PROBLEM DETAILS
Restate the data below word for word. Skip any images it contains.

Dataset entries
§ §

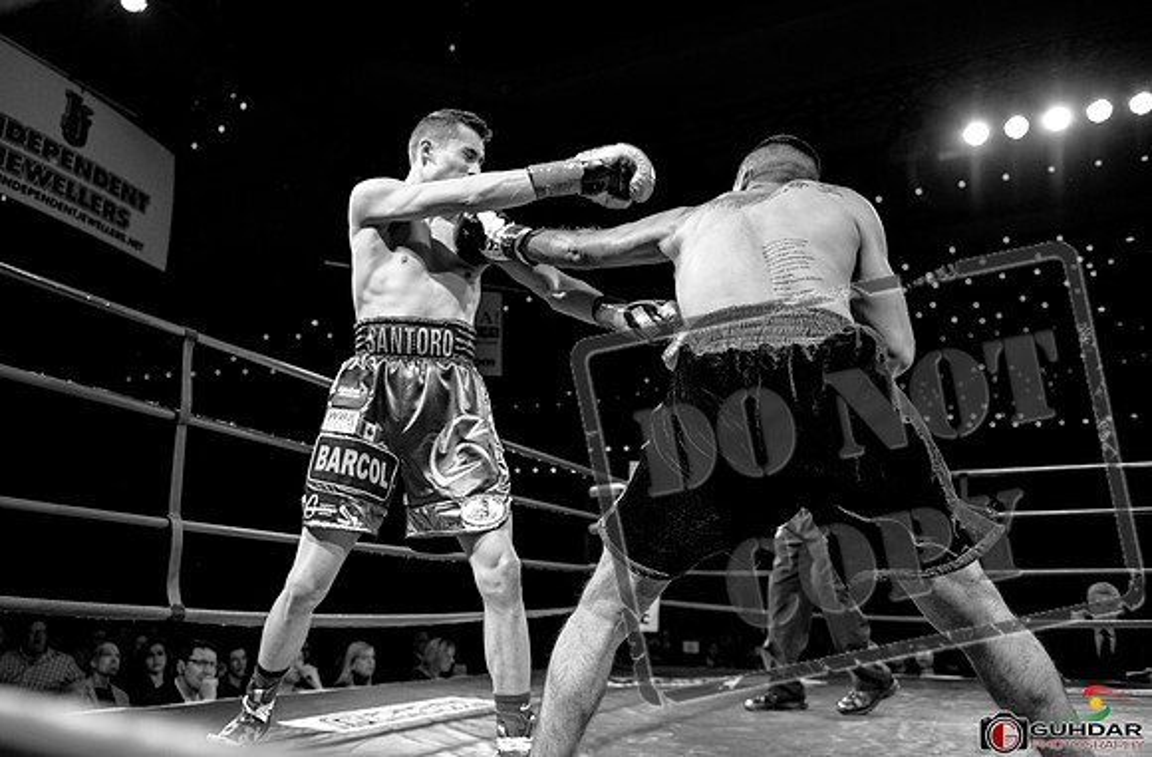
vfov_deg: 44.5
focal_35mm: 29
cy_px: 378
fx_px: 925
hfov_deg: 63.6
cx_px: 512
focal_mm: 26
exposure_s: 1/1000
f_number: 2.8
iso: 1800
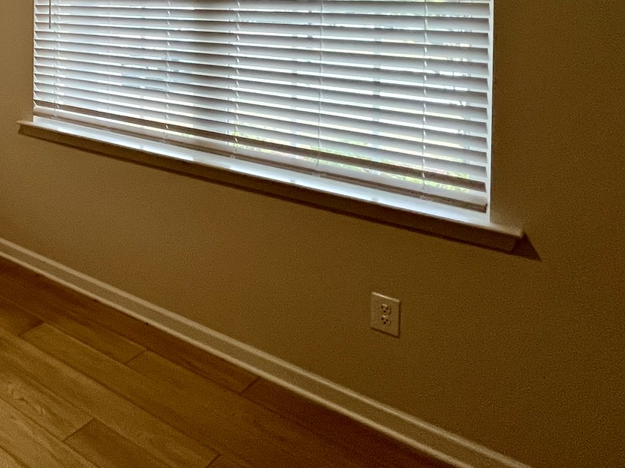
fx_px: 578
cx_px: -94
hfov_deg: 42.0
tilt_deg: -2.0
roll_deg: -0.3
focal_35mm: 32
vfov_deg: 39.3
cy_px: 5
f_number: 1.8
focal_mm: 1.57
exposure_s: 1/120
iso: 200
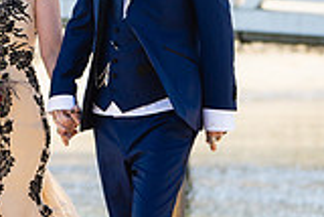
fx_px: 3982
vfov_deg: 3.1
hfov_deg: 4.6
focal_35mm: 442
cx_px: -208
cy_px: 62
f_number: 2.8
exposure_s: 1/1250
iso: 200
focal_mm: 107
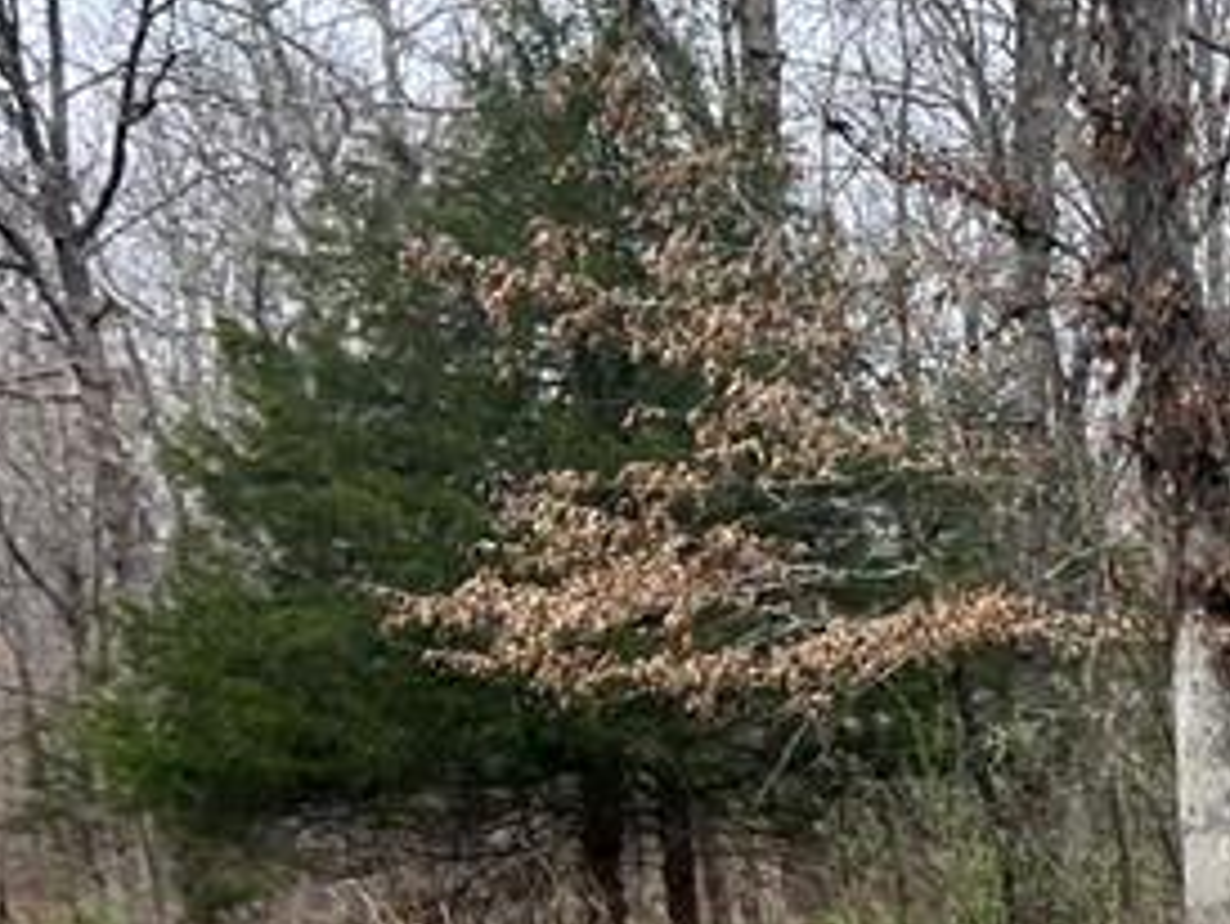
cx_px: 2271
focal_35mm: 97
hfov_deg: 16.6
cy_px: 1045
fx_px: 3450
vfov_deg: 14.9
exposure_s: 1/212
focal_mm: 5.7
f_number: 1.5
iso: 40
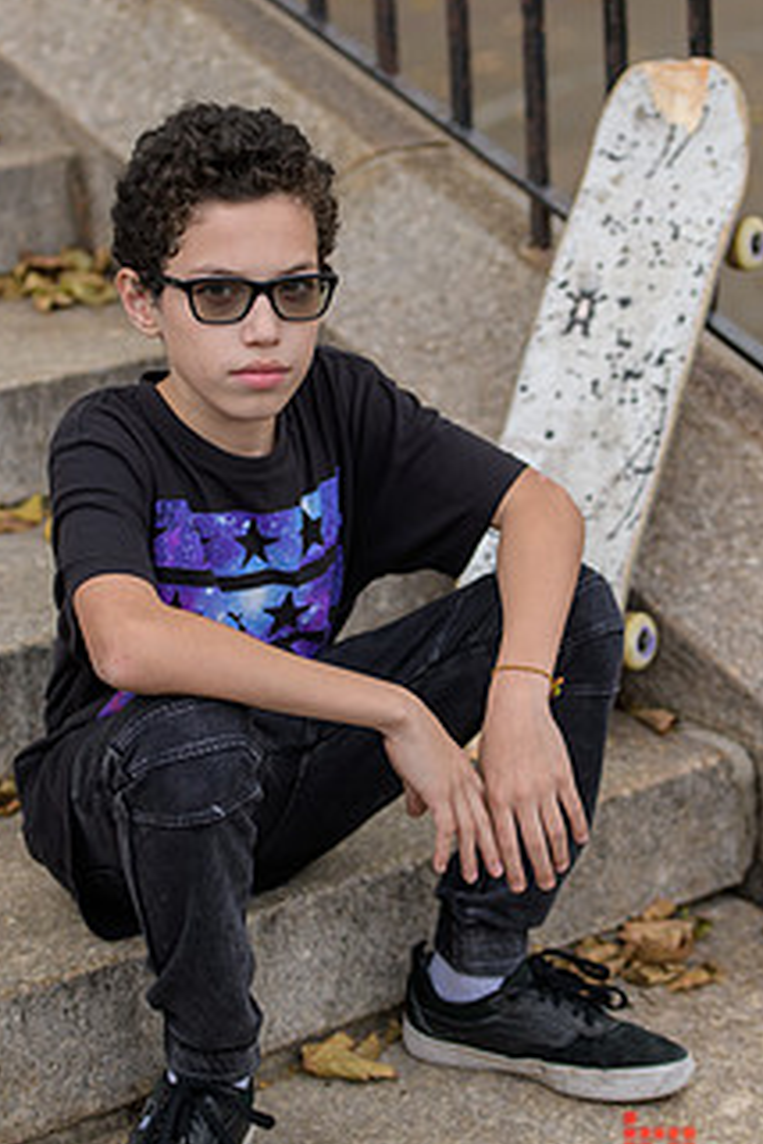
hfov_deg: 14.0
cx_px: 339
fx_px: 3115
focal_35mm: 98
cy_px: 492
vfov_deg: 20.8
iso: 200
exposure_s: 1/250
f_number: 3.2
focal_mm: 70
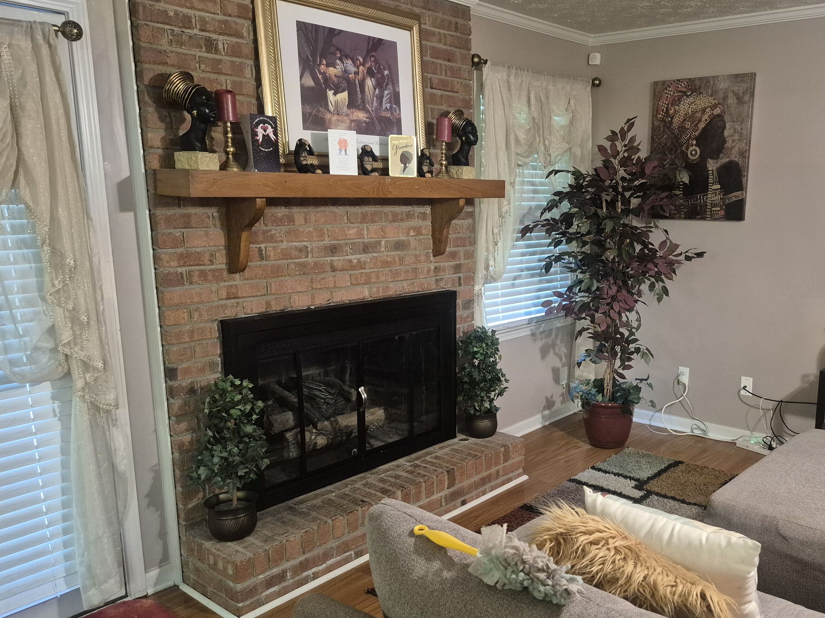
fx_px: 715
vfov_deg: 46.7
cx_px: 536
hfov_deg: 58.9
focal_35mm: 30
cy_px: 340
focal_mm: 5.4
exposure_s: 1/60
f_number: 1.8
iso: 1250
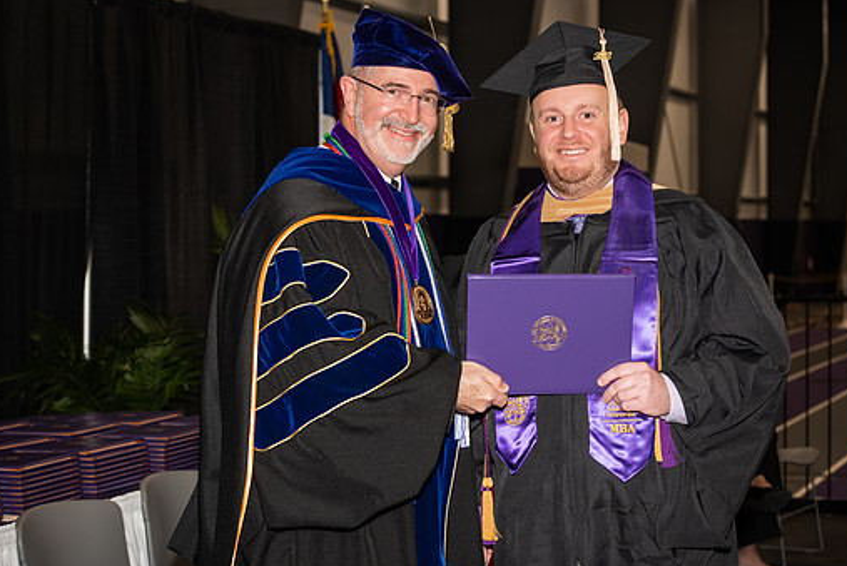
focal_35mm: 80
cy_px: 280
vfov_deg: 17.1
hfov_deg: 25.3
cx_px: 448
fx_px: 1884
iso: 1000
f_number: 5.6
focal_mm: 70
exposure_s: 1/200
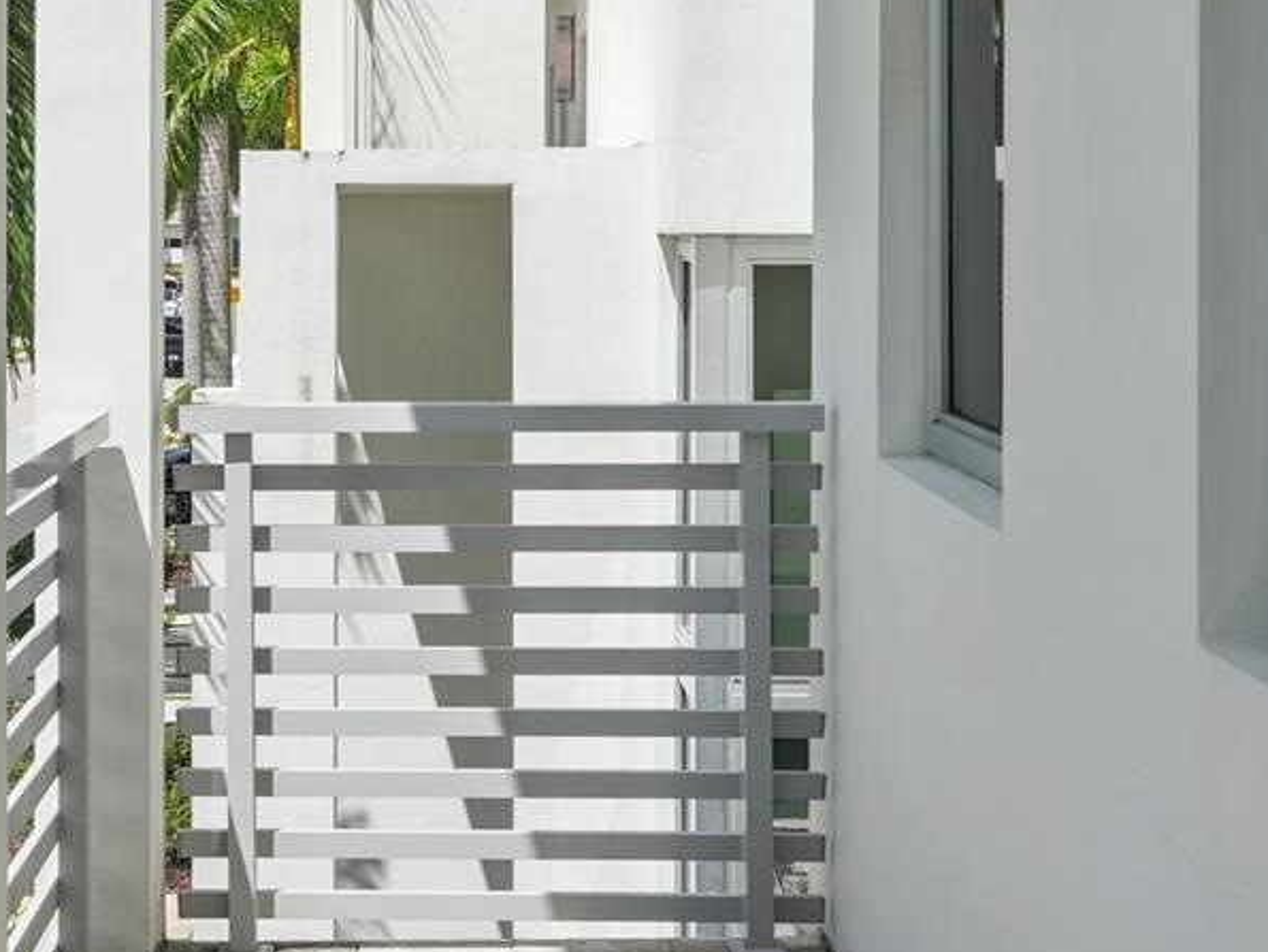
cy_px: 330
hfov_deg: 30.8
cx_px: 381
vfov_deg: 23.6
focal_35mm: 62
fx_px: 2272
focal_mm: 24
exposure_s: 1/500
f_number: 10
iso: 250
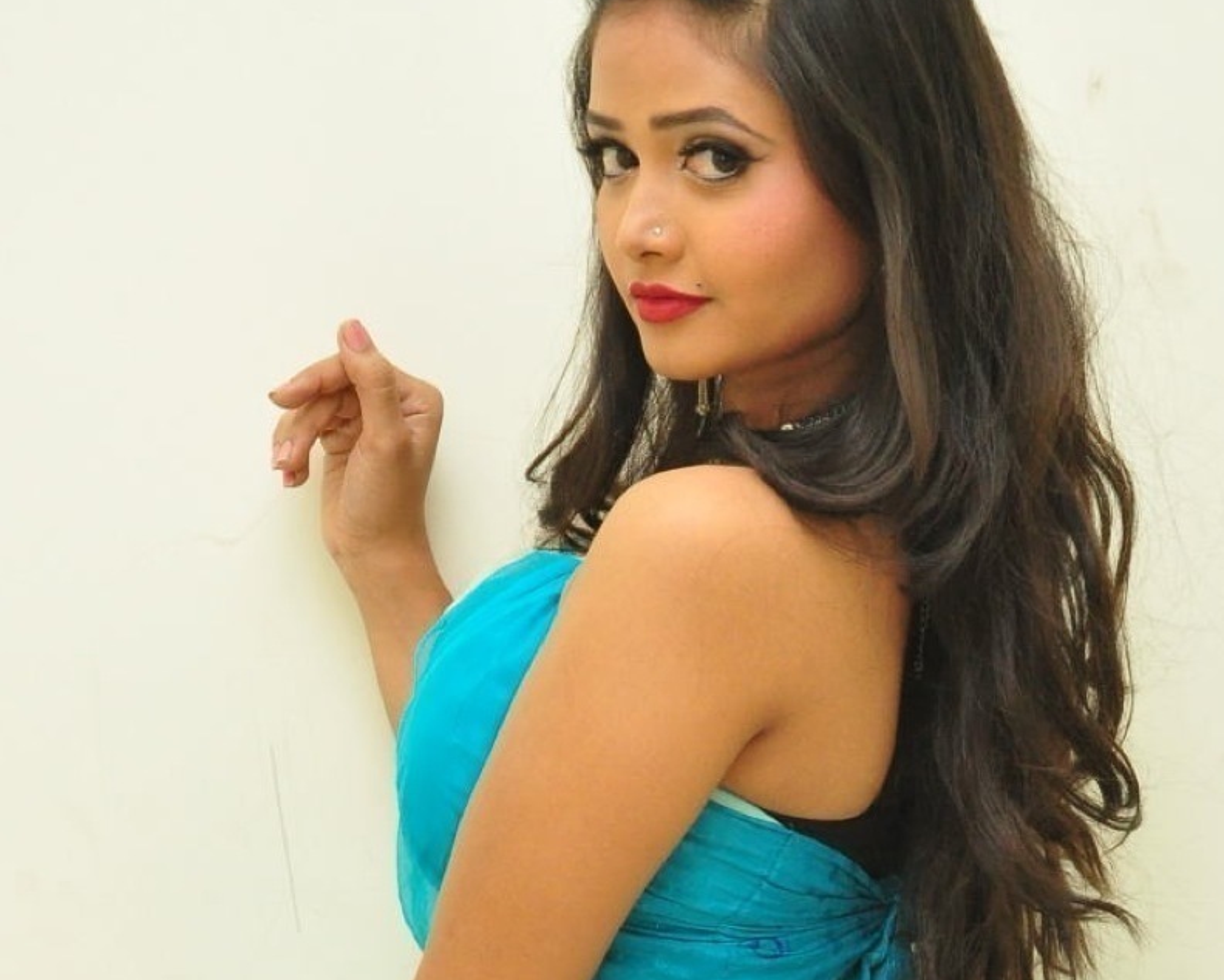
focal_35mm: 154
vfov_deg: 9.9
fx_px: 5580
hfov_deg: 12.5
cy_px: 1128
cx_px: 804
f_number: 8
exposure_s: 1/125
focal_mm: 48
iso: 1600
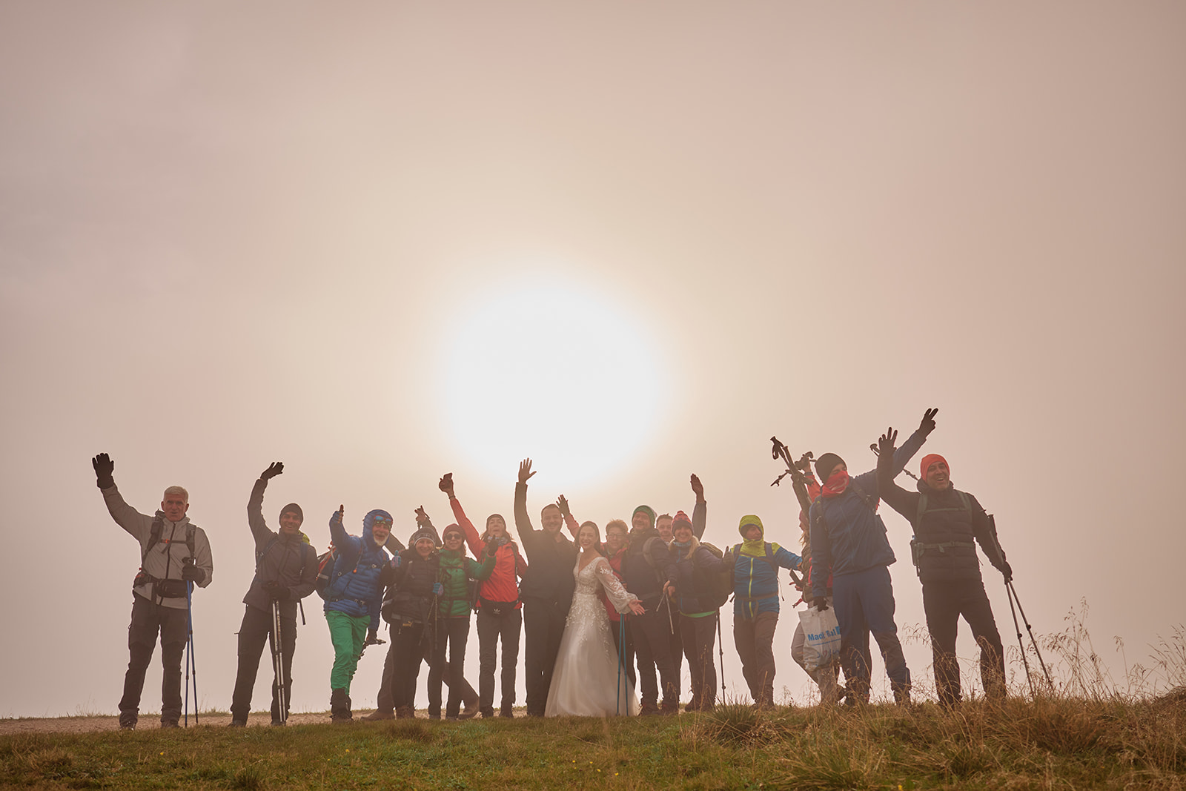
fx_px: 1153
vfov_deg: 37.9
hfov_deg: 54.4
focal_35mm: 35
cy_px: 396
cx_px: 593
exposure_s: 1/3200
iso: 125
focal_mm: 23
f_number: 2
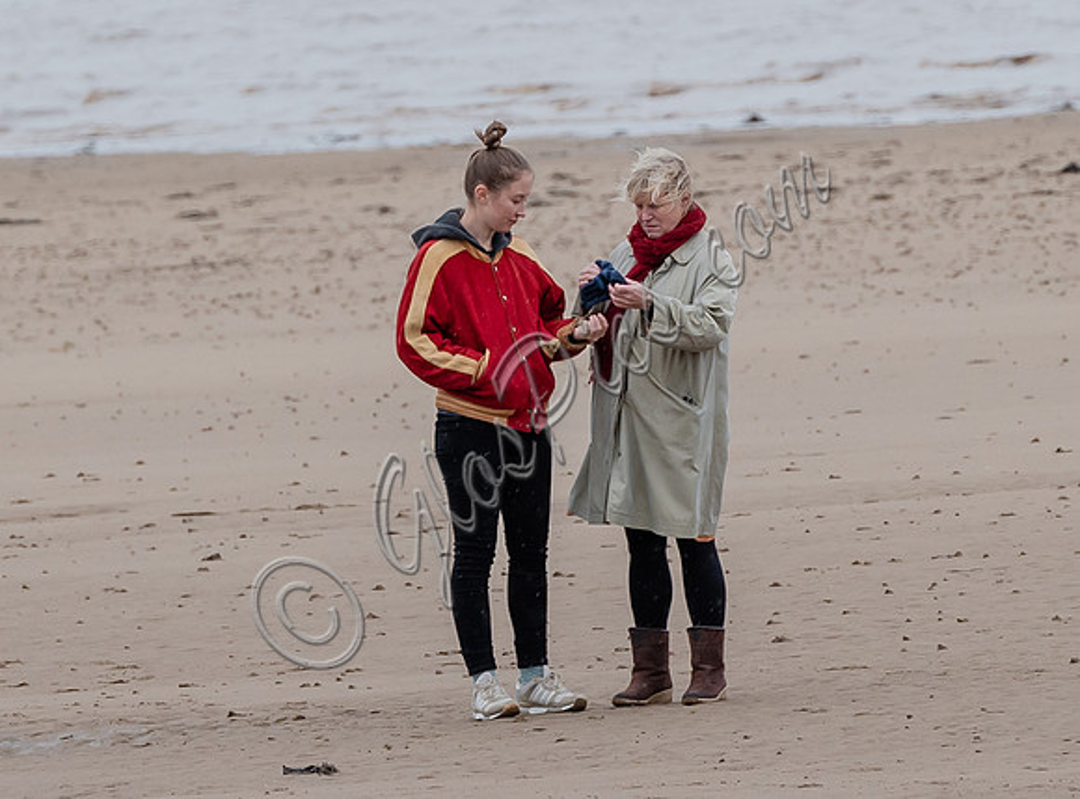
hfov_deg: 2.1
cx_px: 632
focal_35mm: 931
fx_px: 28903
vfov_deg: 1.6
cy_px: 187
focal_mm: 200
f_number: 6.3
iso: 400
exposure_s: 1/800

§ §

ANSWER SPACE
vfov_deg: 44.5
focal_35mm: 29
cy_px: 378
fx_px: 925
hfov_deg: 63.6
cx_px: 512
focal_mm: 26
exposure_s: 1/1000
f_number: 2.8
iso: 1800
fx_px: 578
cx_px: -94
hfov_deg: 42.0
tilt_deg: -2.0
roll_deg: -0.3
focal_35mm: 32
vfov_deg: 39.3
cy_px: 5
f_number: 1.8
focal_mm: 1.57
exposure_s: 1/120
iso: 200
fx_px: 3982
vfov_deg: 3.1
hfov_deg: 4.6
focal_35mm: 442
cx_px: -208
cy_px: 62
f_number: 2.8
exposure_s: 1/1250
iso: 200
focal_mm: 107
cx_px: 2271
focal_35mm: 97
hfov_deg: 16.6
cy_px: 1045
fx_px: 3450
vfov_deg: 14.9
exposure_s: 1/212
focal_mm: 5.7
f_number: 1.5
iso: 40
hfov_deg: 14.0
cx_px: 339
fx_px: 3115
focal_35mm: 98
cy_px: 492
vfov_deg: 20.8
iso: 200
exposure_s: 1/250
f_number: 3.2
focal_mm: 70
fx_px: 715
vfov_deg: 46.7
cx_px: 536
hfov_deg: 58.9
focal_35mm: 30
cy_px: 340
focal_mm: 5.4
exposure_s: 1/60
f_number: 1.8
iso: 1250
focal_35mm: 80
cy_px: 280
vfov_deg: 17.1
hfov_deg: 25.3
cx_px: 448
fx_px: 1884
iso: 1000
f_number: 5.6
focal_mm: 70
exposure_s: 1/200
cy_px: 330
hfov_deg: 30.8
cx_px: 381
vfov_deg: 23.6
focal_35mm: 62
fx_px: 2272
focal_mm: 24
exposure_s: 1/500
f_number: 10
iso: 250
focal_35mm: 154
vfov_deg: 9.9
fx_px: 5580
hfov_deg: 12.5
cy_px: 1128
cx_px: 804
f_number: 8
exposure_s: 1/125
focal_mm: 48
iso: 1600
fx_px: 1153
vfov_deg: 37.9
hfov_deg: 54.4
focal_35mm: 35
cy_px: 396
cx_px: 593
exposure_s: 1/3200
iso: 125
focal_mm: 23
f_number: 2
hfov_deg: 2.1
cx_px: 632
focal_35mm: 931
fx_px: 28903
vfov_deg: 1.6
cy_px: 187
focal_mm: 200
f_number: 6.3
iso: 400
exposure_s: 1/800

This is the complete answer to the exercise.